Classical Marxism emphasized that “they do not know it, but they are doing it”: ideology works by concealing the true relations of production. Žižek radicalizes this by suggesting that the distortion is not just in our heads but in our practices. Even when we know, we still do. We act “as if” money embodies wealth. We are fetishists in practice, not in theory.


Fantasy plays a crucial role here. It is not a distortion of reality but its very support. Fantasy provides the unconscious scripts through which social practices are organized. Even cynical distance - “I know very well this is nonsense, but still…” - does not free us. As Peter Sloterdijk observed, we are cynical subjects who see through ideology yet continue to enact it. But for Žižek this is not post-ideological irony; it is ideology at its purest. Knowing does not release us. The fantasy continues to structure our actions.


Living With and Against Ideology


So where does this leave us? Can we overcome ideology, or must we admit that we cannot live without it? Perhaps both. Ideology is unavoidable - it is the very medium in which our social reality is staged. But its contradictions, its failures, its absurdities also open spaces for critique and transformation. To live without ideology would be to live outside language, law, and desire itself. Impossible. Yet to live without questioning ideology would be to accept its limits as natural and unchangeable.
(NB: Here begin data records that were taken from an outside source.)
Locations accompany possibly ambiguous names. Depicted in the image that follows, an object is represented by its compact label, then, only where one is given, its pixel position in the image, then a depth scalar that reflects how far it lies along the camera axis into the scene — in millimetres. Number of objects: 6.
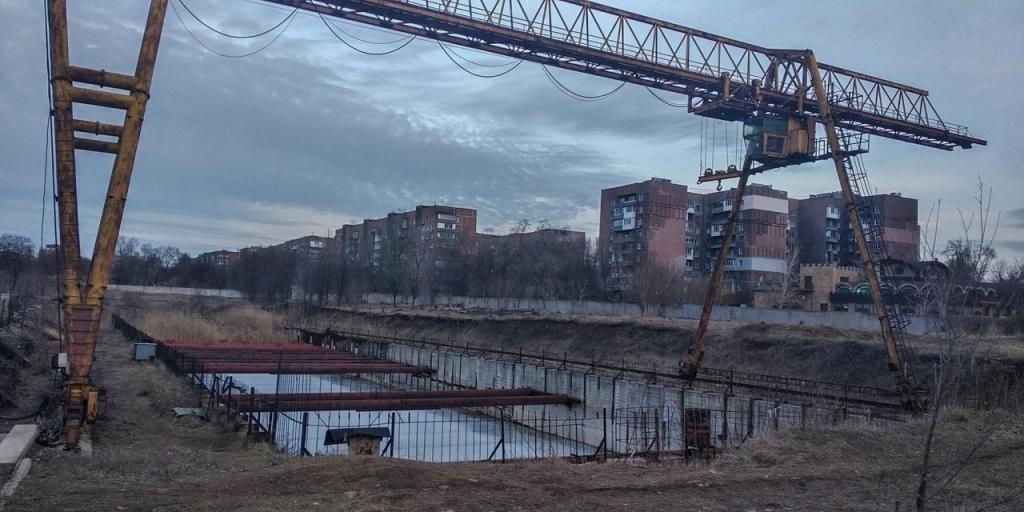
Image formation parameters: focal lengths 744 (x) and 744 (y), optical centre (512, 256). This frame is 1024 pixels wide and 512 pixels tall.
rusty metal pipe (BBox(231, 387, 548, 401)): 18625
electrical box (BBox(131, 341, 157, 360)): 30406
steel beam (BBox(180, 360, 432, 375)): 23078
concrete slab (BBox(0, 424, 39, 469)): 8430
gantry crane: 11711
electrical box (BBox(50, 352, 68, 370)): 11672
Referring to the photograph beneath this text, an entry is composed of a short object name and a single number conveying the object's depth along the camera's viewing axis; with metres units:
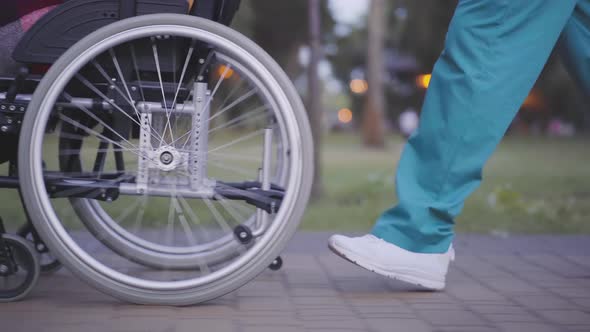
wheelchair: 2.76
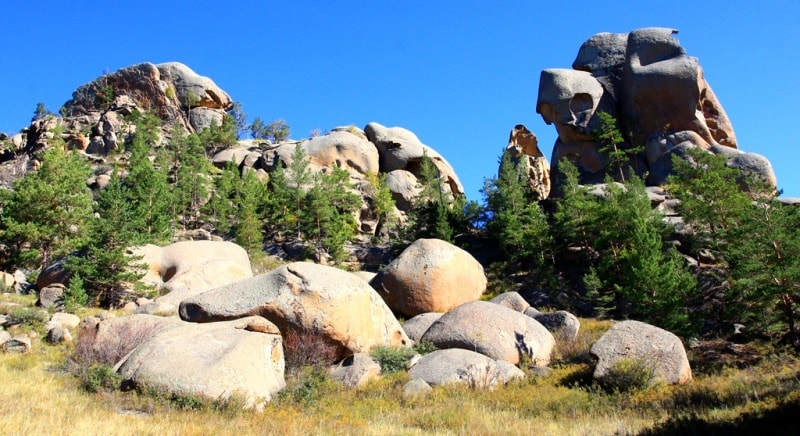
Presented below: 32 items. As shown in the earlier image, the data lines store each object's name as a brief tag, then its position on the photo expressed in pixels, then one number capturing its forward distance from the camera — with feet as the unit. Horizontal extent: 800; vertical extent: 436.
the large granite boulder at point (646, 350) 46.91
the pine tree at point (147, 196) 97.36
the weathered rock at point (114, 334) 45.03
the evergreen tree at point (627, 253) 70.85
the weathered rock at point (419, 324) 68.44
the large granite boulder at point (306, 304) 51.85
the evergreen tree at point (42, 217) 93.45
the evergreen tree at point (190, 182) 150.30
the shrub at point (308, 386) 39.99
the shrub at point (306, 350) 49.85
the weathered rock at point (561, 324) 70.03
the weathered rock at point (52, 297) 71.26
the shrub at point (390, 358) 52.06
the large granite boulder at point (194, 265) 81.82
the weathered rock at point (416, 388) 43.77
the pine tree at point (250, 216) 122.11
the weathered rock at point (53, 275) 79.92
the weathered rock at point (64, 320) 57.09
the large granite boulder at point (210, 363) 35.65
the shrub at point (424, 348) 60.08
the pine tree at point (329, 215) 127.95
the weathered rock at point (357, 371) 47.96
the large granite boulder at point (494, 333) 59.52
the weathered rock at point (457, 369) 48.49
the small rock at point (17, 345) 46.75
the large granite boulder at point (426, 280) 82.69
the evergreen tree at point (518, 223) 113.70
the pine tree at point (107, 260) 76.33
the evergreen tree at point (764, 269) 60.34
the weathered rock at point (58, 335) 51.50
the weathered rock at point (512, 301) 81.84
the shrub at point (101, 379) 36.59
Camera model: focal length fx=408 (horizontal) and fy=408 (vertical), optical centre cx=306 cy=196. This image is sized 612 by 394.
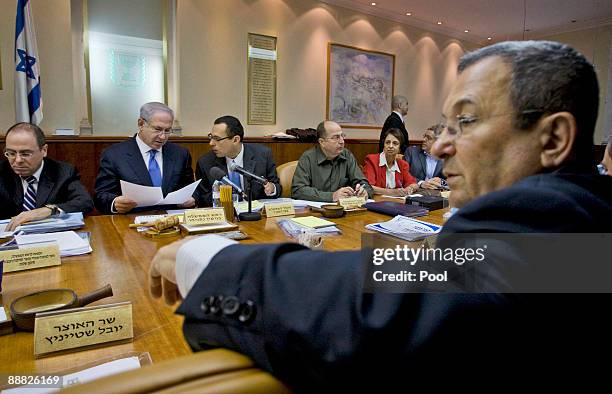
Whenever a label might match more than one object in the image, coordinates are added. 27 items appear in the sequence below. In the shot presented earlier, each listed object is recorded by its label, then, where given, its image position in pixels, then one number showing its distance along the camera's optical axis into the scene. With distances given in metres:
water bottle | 2.01
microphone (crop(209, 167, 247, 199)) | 1.98
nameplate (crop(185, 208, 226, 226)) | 1.77
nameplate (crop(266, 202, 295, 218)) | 2.06
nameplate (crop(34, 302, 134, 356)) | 0.76
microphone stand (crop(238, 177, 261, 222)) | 1.97
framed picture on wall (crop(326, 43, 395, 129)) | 6.27
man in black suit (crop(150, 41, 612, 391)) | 0.43
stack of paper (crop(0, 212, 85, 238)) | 1.67
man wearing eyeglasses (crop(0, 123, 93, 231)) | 2.18
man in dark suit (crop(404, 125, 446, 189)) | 4.09
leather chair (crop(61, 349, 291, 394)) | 0.38
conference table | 0.76
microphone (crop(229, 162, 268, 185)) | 1.96
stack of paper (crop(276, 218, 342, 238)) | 1.71
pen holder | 1.94
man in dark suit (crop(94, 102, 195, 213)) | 2.59
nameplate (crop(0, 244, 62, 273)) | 1.19
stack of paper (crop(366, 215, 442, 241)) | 1.65
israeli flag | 3.61
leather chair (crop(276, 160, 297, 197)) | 3.23
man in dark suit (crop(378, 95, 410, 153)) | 5.77
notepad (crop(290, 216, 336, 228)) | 1.81
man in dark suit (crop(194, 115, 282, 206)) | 2.97
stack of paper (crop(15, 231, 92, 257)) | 1.37
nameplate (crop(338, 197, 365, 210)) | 2.28
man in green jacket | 3.18
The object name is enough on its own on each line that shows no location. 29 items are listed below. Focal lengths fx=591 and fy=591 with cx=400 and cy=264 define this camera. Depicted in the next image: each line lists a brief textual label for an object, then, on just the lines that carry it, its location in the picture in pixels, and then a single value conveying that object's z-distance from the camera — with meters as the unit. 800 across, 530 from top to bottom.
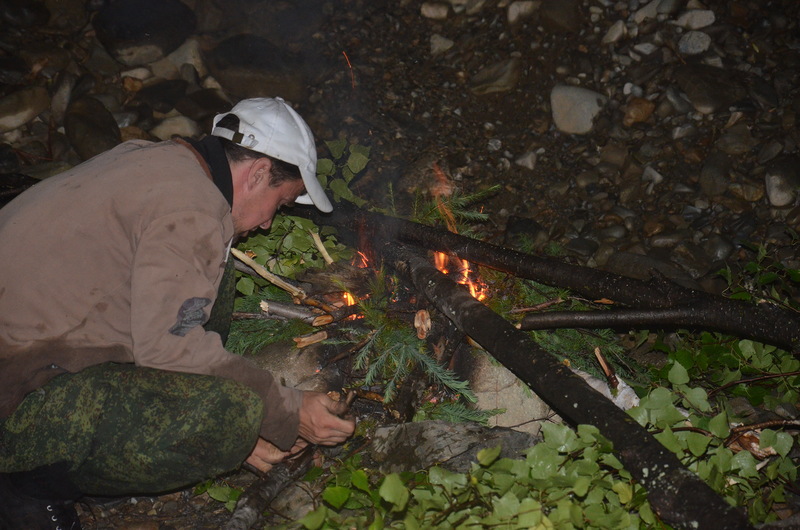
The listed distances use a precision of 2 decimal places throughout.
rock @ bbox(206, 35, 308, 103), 7.29
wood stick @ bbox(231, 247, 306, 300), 4.30
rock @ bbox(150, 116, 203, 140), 7.16
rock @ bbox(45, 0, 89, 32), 8.04
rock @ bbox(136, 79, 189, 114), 7.46
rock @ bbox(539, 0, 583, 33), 6.96
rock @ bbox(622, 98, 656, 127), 6.43
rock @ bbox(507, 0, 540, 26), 7.21
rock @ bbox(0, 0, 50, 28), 7.95
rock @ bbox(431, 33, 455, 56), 7.48
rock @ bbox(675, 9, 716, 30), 6.57
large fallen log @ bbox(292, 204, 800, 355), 2.99
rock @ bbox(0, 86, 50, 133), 7.29
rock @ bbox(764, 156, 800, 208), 5.57
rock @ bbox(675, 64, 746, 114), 6.17
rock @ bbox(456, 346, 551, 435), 3.75
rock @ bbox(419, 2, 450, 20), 7.66
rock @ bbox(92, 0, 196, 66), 7.73
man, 2.71
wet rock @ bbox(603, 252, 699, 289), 5.41
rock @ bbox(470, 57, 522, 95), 6.93
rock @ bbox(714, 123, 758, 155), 5.96
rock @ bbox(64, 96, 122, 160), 7.06
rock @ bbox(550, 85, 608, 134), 6.54
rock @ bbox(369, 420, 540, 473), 3.15
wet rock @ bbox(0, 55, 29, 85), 7.59
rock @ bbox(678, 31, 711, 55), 6.46
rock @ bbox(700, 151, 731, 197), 5.86
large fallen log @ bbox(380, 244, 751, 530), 2.27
The task, then, is not to imagine a life beyond ideology, but to remain attentive to the cracks where the Real appears. To notice the moments when enjoyment falters, when fantasy breaks down, when the sublime object reveals its emptiness. These are the sites where new possibilities can emerge. The act of politics, for Žižek, is precisely to intervene at these points, to force a rupture that reconfigures the symbolic order itself.


Think, for instance, of the sudden silence that followed the 2008 financial crash. The slogans of “the free market” and “rational choice” that had organized global life for decades collapsed overnight. Banks that preached austerity demanded rescue; the invisible hand froze. For a moment, the sublime object of capitalism - the market as the guarantor of order and meaning - revealed its emptiness. What followed was not just economic crisis, but a symbolic one: the fantasy that the system runs itself cracked open. In that rupture, new political imaginaries briefly emerged - Occupy movements, experiments in solidarity and anti austerity sentiment.


We cannot escape ideology. But we can refuse to take its sublime objects at face value. We can treat their very excess, their absurdity, their contradictions as openings. In this sense, ideology is both unavoidable and contestable. It is the air we breathe, but also the storm that can be disrupted. To live without illusions is not to live without ideology, but to recognize the truth in its failures, and to act - courageously, disruptively - at precisely those points where the system reveals its cracks.